**WHAT IS EXPECTED**
Before answering, work out how many lines below contain the string "Example"; the reply is that number alone.

(EXERCISE INPUT)

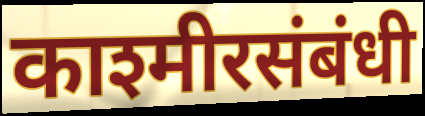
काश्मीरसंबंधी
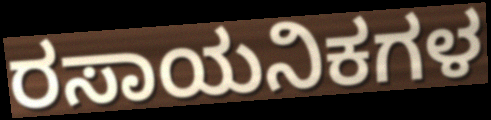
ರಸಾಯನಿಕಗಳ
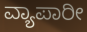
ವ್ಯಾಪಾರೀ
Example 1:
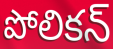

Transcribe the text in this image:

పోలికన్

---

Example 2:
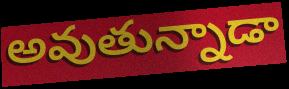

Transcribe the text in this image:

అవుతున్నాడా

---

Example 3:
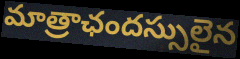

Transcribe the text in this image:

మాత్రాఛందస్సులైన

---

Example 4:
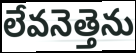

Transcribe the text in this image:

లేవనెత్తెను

(End EXERCISE INPUT)
(EXERCISE INPUT)

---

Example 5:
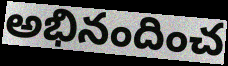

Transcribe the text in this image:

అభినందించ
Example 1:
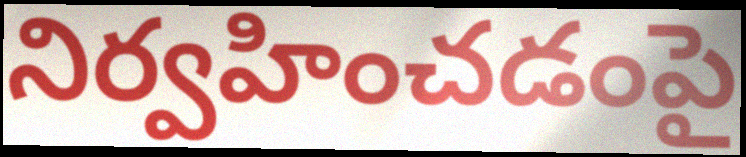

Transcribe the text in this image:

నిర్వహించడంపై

(End EXERCISE INPUT)

**COMPLETED EXERCISE**
6